Pastors corner with Fr Henry Ibe


Danish philosopher, Soren Kierkegaard once said that the Bible “is very easy to understand. But we …. pretend to be unable to understand it because we know very well that the minute we understand, we are obliged to act accordingly.” There is one thing worse than ignorance, and that is when we pretend not to grasp what is obvious or turn a blind eye to an objective principle (culpable ignorance).


The aim is usually to avoid the moral imperatives implied by such realities. The experience of Jesus with his townsfolk in today’s Gospel illustrates this point. The people did not reject him because of anything wrong with his teachings or actions, but they resorted to“argumentum ad hominem” – arguing against the man. This tactic normally involves insulting or belittling one’s opponent to undermine his/her position.Having found Jesus’ teachings undisputable and his miracles undeniable, his opponents, motivated by envy and the unwillingness to repent, chose to attack his family background. It was the only way they could continue to live in their state of denial instead of responding to the message of life that Jesus brought them.

This sort of rejection and hostility towards the truth did not start with the Lord; it goes back to the very beginnings of the prophetic ministry. In the Old Testament, the prophets were harassed and persecuted because the people found their message discomfiting. Queen Jezebel killed several prophets during the time of Elijah (I Kings 18:4, 13; 19:14). Zechariah was stoned to death on the orders of King Joash (2 Chron. 24:21). And under heavy persecution and threat to his life, Elijah cried out to God: “The Israelites have rejected your covenant, broken down your altars, and put your prophets to death with the sword. I am the only one left, and now they are trying to kill me too” (1 Kings 19:10). But these prophets were not fazed by the persecutions; instead they spoke with greater audacity, because they knew that the Lord was their strength. Thus, Jeremiah was still able to say to the people: “Therefore now amend your ways and your doings and obey the voice of the Lord your God; and the Lord will repent of the evil that he hath pronounced against you” (Jeremiah 26:13).

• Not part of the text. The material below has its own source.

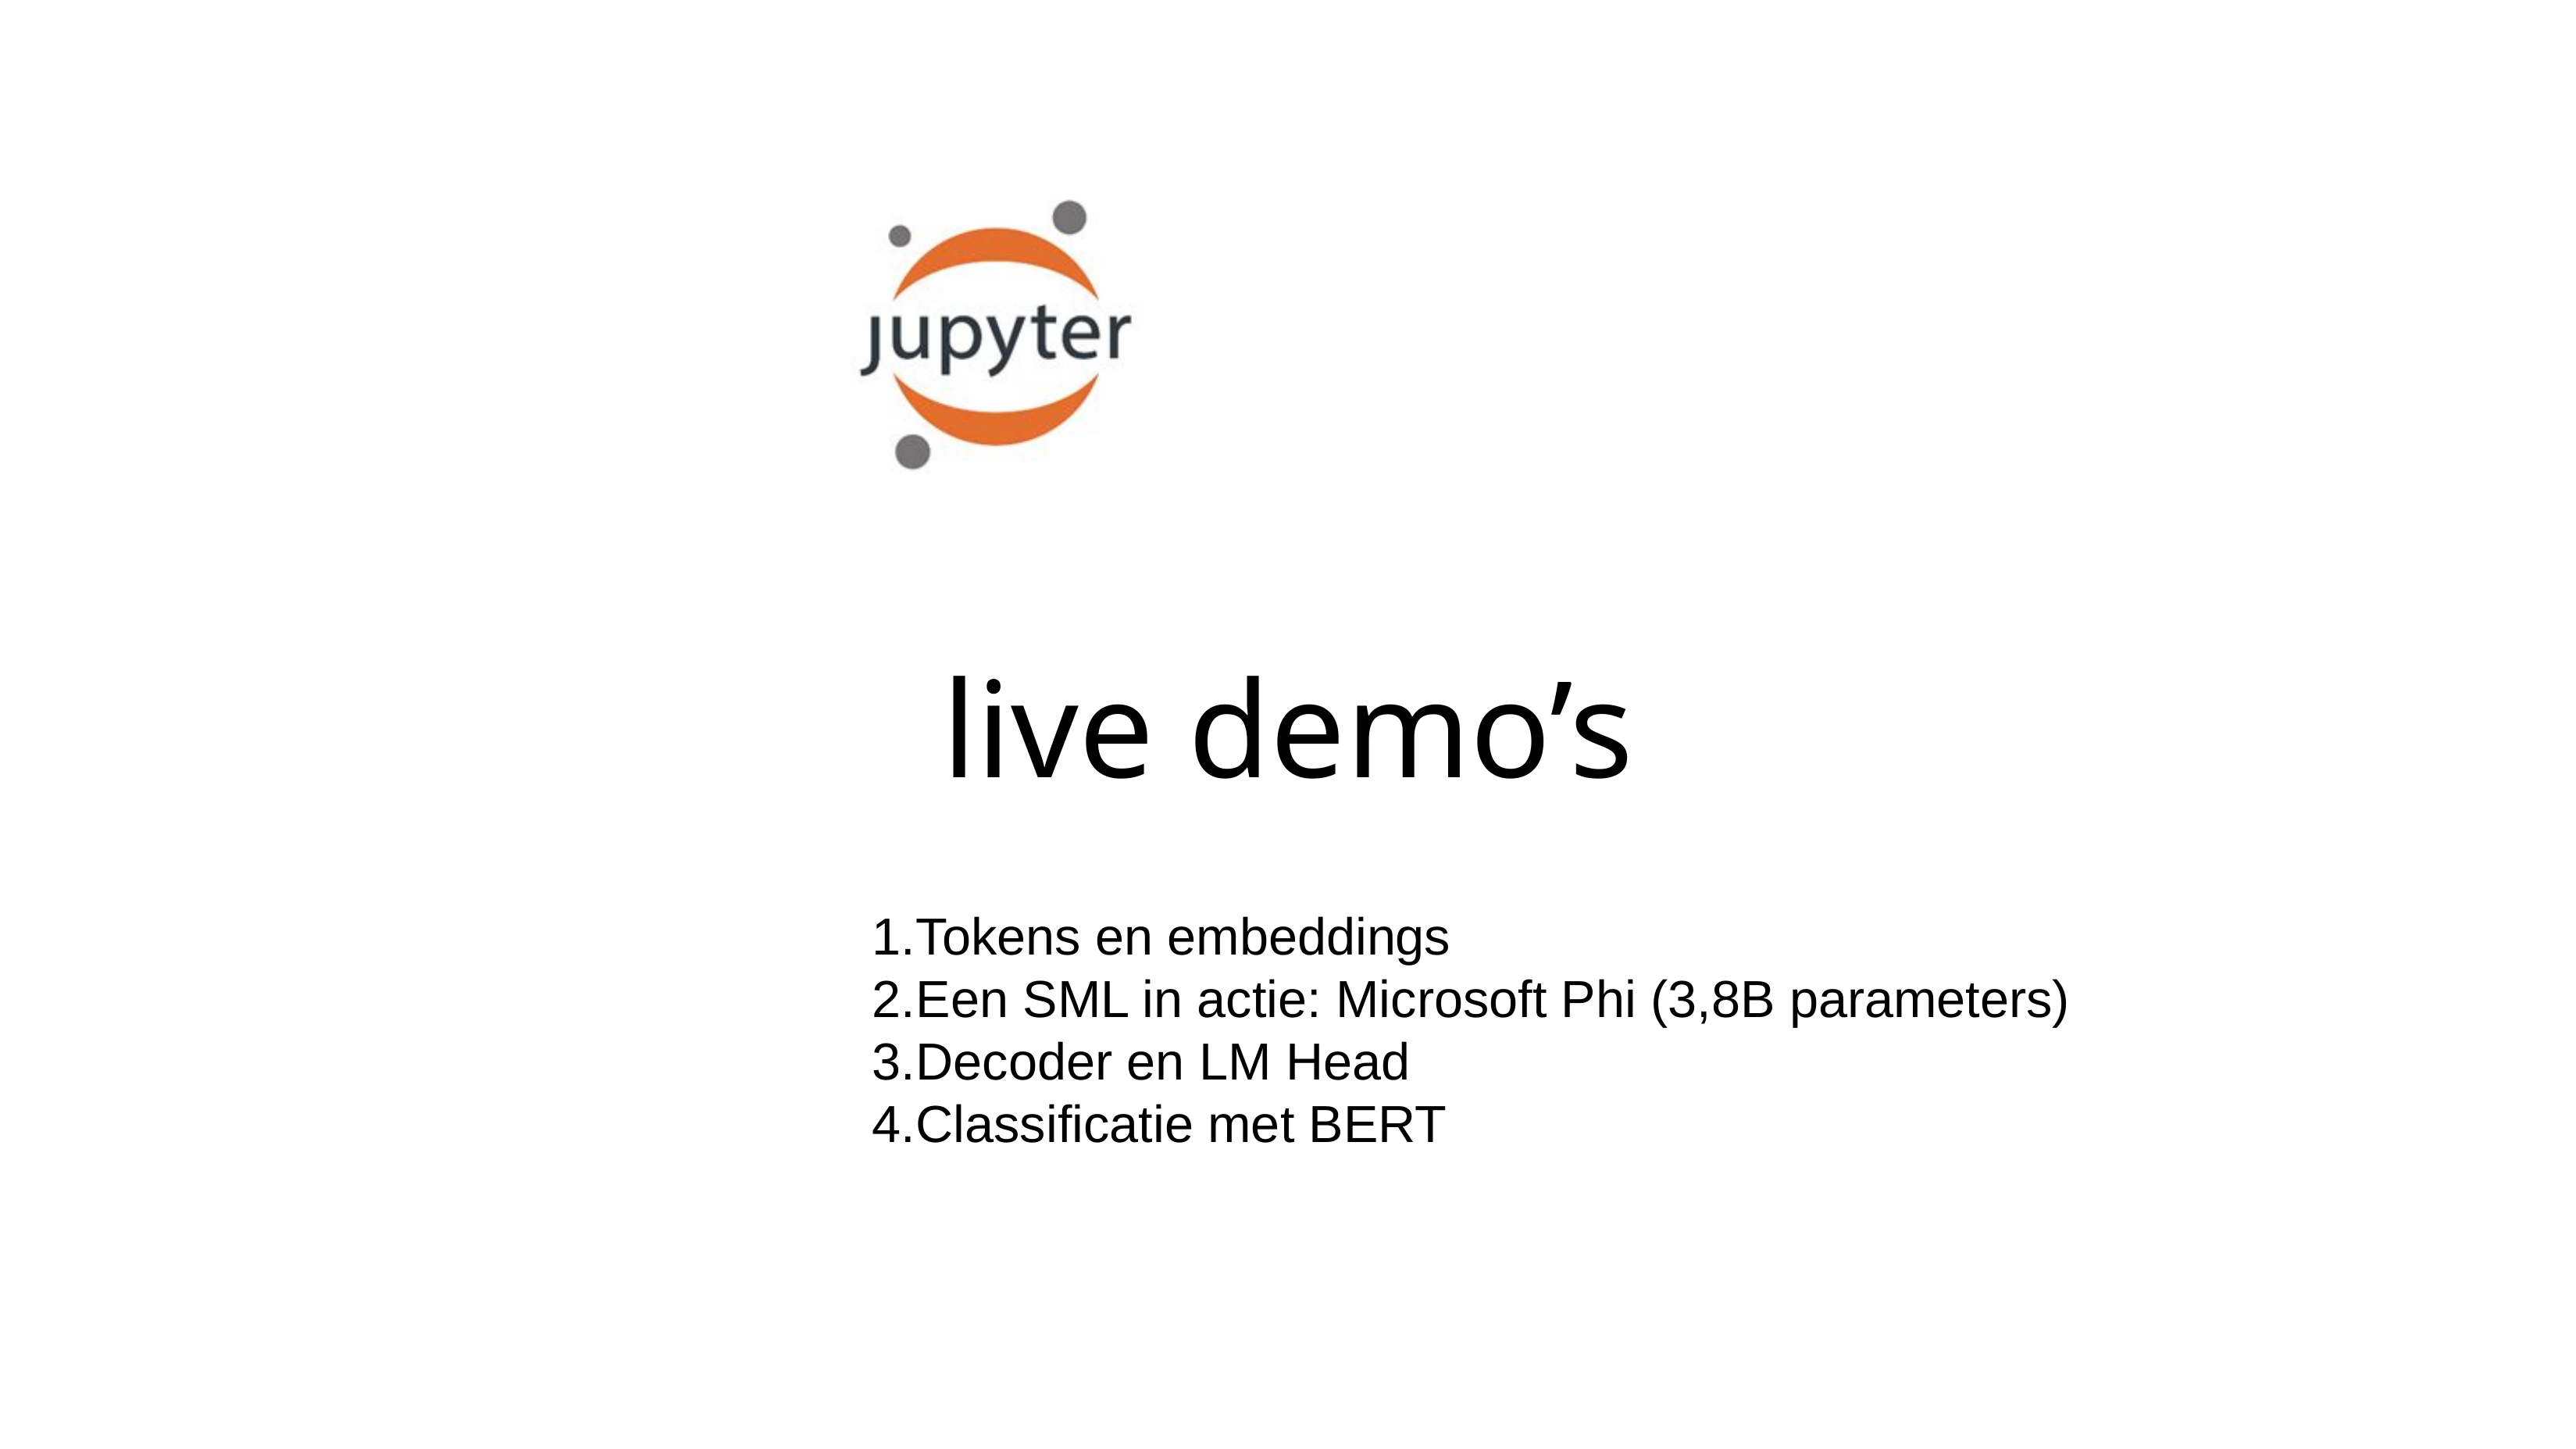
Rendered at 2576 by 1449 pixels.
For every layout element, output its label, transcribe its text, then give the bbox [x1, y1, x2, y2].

picture [604, 174, 1376, 497]
text_box Tokens en embeddings Een SML in actie: Microsoft Phi (3,8B parameters) Decoder en LM Head Classificatie met BERT [860, 897, 2239, 1159]
text_box live demo’s [934, 636, 1641, 812]
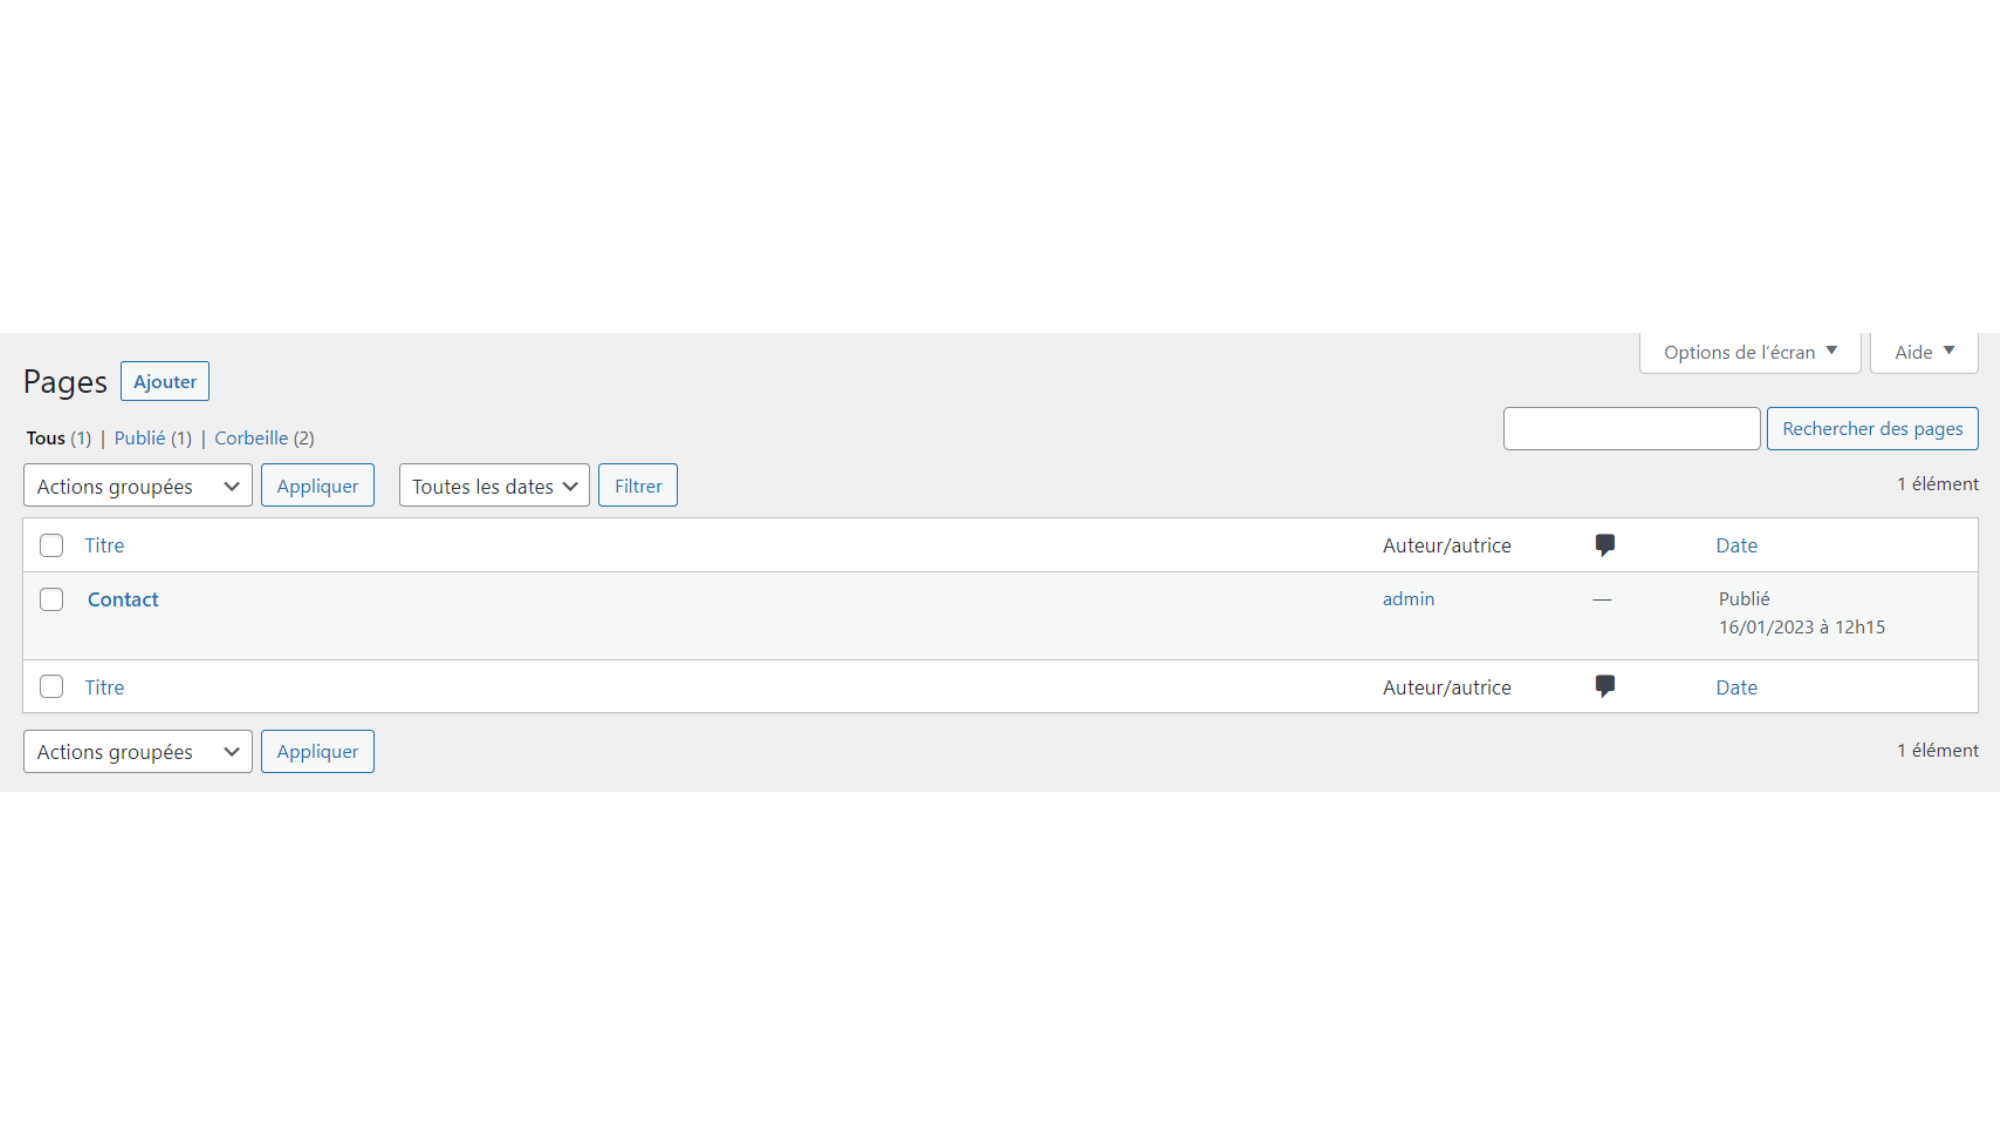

It is no easier to preach the Gospel today than it was for the Lord and the early Christians. More Christians were martyred in the 20th century than in all the other centuries put together. And there is no sign that this persecution is abating. Recent years have seen vicious attacks against Christians in places like Iraq, Nigeria and Syria. Even in the Western world where there is no serious threat to life, the Church is constantly bombarded by a rabid antichristian and antilife lobby, making use of a well-oiled, sophisticated media campaign. Christianity, the foundation-stone of Western civilization is struggling for its very existence in the Western world.

Consequently, with the barrage of media attacks on the Church and its leadership, Catholics find their faith besieged by forces opposed to God, to the Church, to the sanctity of human life, and to the traditional family values that we cherish so much. It is not uncommon today to be ridiculed on account of being open to life and having a large family or disciplining one’s children in the traditional way. How many people today are too shy or embarrassed to bless their food in public, and how many have lapsed in their faith because society has made it seem obsolete or “uncool”? How many of us at Mass today have a spouse, a child, a sibling, a parent or a friend that has stopped going to church?

At the personal level, the effects of sinful rebellion and arrogant presumption are the same in every generation. Many people, failing to keep their marital or religious vows, would rather blame the Church for being too “strict” or “insensitive” to modern life. When students are too lazy to do their homework, they blame the teachers. When people can’t keep the traffic rules they blame the government or the police. When governments fail to deliver on their promises they blame the opposition. It does not matter the area of life, it is the same principles at work. People would rather pass the buck or shut out the voice of reason than acknowledge their failings and amend their ways.
But it’s not all over yet! Jesus’ promise to be with the Church for all ages still stands. We must not lose heart or think it’s not worth it hanging in there. Jesus says: “Blessed are ye, when men shall revile you, and persecute you, and shall say all manner of evil against you falsely, for my sake. Rejoice, and be exceedingly glad: for great is your reward in heaven: for so they persecuted the prophets which were before you (Matthew 5: 11, 12). As people of faith, we must rest assured that the Lord will vindicate his people in the end. As Scripture says: “You will be hated on account of my name but not a hair of your head will be lost. Your endurance will win you your lives” (Luke 21:17-19). The rejection at Capernaum did not stop Jesus from carrying on with his mission, it only meant that the people there denied themselves the full benefits of his salvific presence.

Therefore, when we feel like giving up, thinking it’s no longer worth it, let us remember that it happened to Jesus too, and he says: “If the world hates you, keep in mind that it hated me first” (John 15:18). We must persevere to the very end for, in the end, it will not matter when, where, or how we die; what will matter in the end is what we die for. Let Jesus be our reason!

May the Lord help us to stay on the message of the Gospel and not give in to the threats of the enemy! Amen!